A400M engine: MTU’s millimeter precision, five meters off the ground

Through an opening just a few millimeters wide, Stefan Zager feeds the borescope thirty, forty, fifty centimeters into the engine. Next to each other at the end of the device are a tiny light and a small camera. Zager is up a ladder, a good five meters above the hangar floor. To his right is a tablet showing high-resolution images of what the camera is seeing inside the engine: small metal components shaped like gearwheels and surfaces in different tonal gradients.

Zager is a Customer Service Representative for the TP400-D6 engines that power the Airbus A400M, which explains why MTU Aero Engines dispatched him to Wunstorf. Not far from Hannover, this military air base is home to Air Transport Wing 62 of the German Air Force. Zager, who has worked at MTU for 25 years, and his colleague Steffen Eckert are on-site to ensure the A400M’s engines run smoothly. This involves the on-wing check with the borescope.

4,000 kilometers carrying a 25 metric tons – and still enough kerosene to keep flying

“This aircraft is designed to handle a vast array of missions,” says Roberto Ungericht, Program Director for the TP400-D6 engine at MTU. “The A400M is the first multirole military transporter truly worthy of the name.” It has already demonstrated its versatility on missions all over the world, for instance in crisis areas in the Middle East and North Africa, transporting patients in Europe at the beginning of the COVID-19 pandemic, and as part of the air bridge to Kabul in summer 2021.

What could be described as a toolbox allows the aircraft to be modified for specific mission scenarios within just a few days. For instance, it might be converted from a troop transporter to a refueler, complete with two additional 7,200-liter tanks in its belly. Its system is designed for the aerial refueling of everything from slow-moving helicopters to high-speed fighter jets. The A400M might also be converted from a medevac—a flying intensive care unit—into a tactical transporter capable of moving a 25-metric ton payload over 4,000 kilometers to a 750-meter dirt runway and still have enough fuel to travel another 930 kilometers.

The trick with the gearwheel

At sea level, each of the four three-shaft engines delivers 10,680 shaft horsepower. That makes the TP400-D6 the most powerful turboprop engine ever built in the Western world. Only the Kuznetsov NK-12 engines, which powered aircraft like the Tupolev Tu-114 made in the former Soviet Union, surpass it. The diameter of the TP400-D6 propeller is also an impressive 5.33 meters.
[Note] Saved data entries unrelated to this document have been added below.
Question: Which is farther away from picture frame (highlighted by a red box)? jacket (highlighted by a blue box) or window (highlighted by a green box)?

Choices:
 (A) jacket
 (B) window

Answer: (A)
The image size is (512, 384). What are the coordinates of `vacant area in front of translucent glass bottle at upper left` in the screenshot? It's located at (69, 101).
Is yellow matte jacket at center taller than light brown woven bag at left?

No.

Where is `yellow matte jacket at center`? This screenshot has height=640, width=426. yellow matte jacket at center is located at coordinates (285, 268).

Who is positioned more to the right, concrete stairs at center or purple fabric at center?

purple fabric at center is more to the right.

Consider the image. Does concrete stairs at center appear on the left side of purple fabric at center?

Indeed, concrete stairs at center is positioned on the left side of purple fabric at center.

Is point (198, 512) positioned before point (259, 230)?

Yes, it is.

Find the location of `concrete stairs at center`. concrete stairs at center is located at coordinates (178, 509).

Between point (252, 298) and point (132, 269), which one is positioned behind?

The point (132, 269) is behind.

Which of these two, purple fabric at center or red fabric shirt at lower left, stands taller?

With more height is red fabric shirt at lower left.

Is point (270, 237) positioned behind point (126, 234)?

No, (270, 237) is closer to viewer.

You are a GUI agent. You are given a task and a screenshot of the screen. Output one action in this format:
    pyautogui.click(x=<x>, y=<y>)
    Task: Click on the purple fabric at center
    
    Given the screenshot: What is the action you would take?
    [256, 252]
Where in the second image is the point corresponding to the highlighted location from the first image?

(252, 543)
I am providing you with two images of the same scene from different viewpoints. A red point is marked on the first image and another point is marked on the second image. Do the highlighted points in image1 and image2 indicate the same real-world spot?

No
“TP,” as it is affectionately referred to by the mechanics who work on it, was developed by MTU, ITP Aero, Rolls-Royce and Safran Aircraft Engines as part of the Europrop International (EPI) consortium. MTU is involved in the TP’s medium-pressure compressor, medium-pressure turbine and shaft, and the engine control unit. In addition, MTU handles final assembly of all volume production engines at its Munich location and looks after the TPs mounted on the A400M aircraft operated by the German Air Force. MTU Maintenance Berlin-Brandenburg is home to the world’s only production test stand for A400M engines, which also happens to be the largest production test stand for propeller engines in Western Europe. In other words, every engine that takes to the skies after maintenance has been through the test cell at the Ludwigsfelde site south of Berlin. The first shop visits are scheduled for when the engine has completed between 3,000 and 3,500 flight hours.

A special feature of the TP is that on each wing, one engine rotates clockwise and the other counterclockwise. The two counterclockwise-rotating propeller engines are equipped with an extra gearwheel that changes the direction the propeller rotates. The counterrotation trick ensures equal lift on both wings and thus avoids premature stalling.

Minimally invasive control for efficient flight operations

The job Zager is doing up the ladder also has to do with the wings, or rather with the mounting of engines on them. Demounting and remounting the engines can easily take a week to complete. “All that time, the aircraft remains out of service in the hangar,” Zager says. The millimeter-wide borescope boss provides a minimally invasive shortcut, one that can be taken for scheduled maintenance as well as for ad hoc checks performed because the flight crew noticed something unusual. “This allows us to give the all-clear right away,” Zager says, “or to say that it’s worth taking the engine off the wing.” In this way, Zager’s critical glance through the borescope boss is essential in ensuring efficient flight operations.